El otoño
ha traído por fin las primera lluvias
que, de forma persistente, han caído durante
toda la noche llevándose mis desvelos con su crepitar sobre el tejado.
Al
amanecer, me calzo las zapatillas y corro hasta el parque tratando de rescatar
la soledad perdida entre el ruido de la
semana, atascos, papeles, llamadas de
teléfono… Al llegar a este oasis de paz,
cierro por un momento los ojos y siento cómo el viento juguetón golpea mi cara
y se cuela por entre las ramas de los
árboles, haciendo caer sus hojas a ritmo de vals, formando una tupida alfombra de
tonalidad multicolor a lo largo del sendero.
Veo
pasar los minutos en mi cronómetro… y
subo hasta el mirador a hacer unos ejercicios de estiramiento. Desde allí puedo
ver a algunos que caminan muy deprisa, otros corren o van en bici, otros
simplemente pasean y todos pasan de largo perdiéndose por entre la sombría espesura
de los pinos.
A mis
espaldas la valla con sus altos barrotes de hierro y tras ella el llamado
camino del calvario por los corredores que se atreven a escalar sus empinadas
cuestas.
En
medio de este silencio, roto por el murmullo del arroyo cuyas aguas hoy bajan más agitadas y, a veces, por la algarabía de una bandada de patos, contemplo
el mayor espectáculo, los primeros colores de otoño.
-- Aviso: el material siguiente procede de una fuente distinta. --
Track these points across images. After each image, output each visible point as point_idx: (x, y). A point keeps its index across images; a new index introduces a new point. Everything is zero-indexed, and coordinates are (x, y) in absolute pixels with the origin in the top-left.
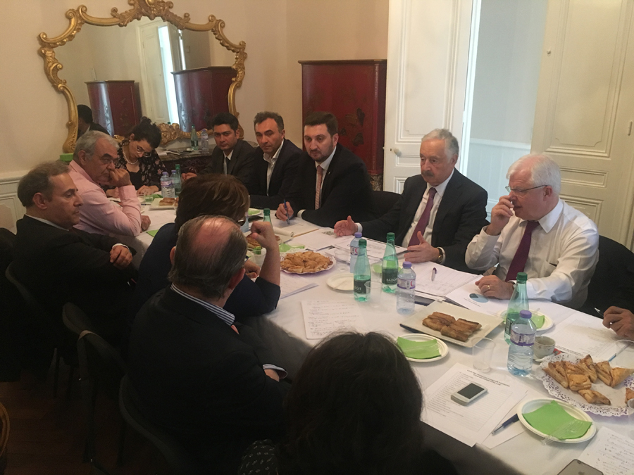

Acacias, sauces, tilos,
olmos, pinos, almendros… y un sinfín de
especies arbóreas , convierten el parque en un tupido lienzo de colores
cálidos, ocres, amarillos… entre un
verde aún predominante que se resiste a su metamorfosis otoñal.

Termino
mi recorrido por hoy, no sin antes atrapar una pizca de esa belleza con la cámara
de mi teléfono móvil y de dar gracias a Dios por tener tan cerca este pequeño paraíso.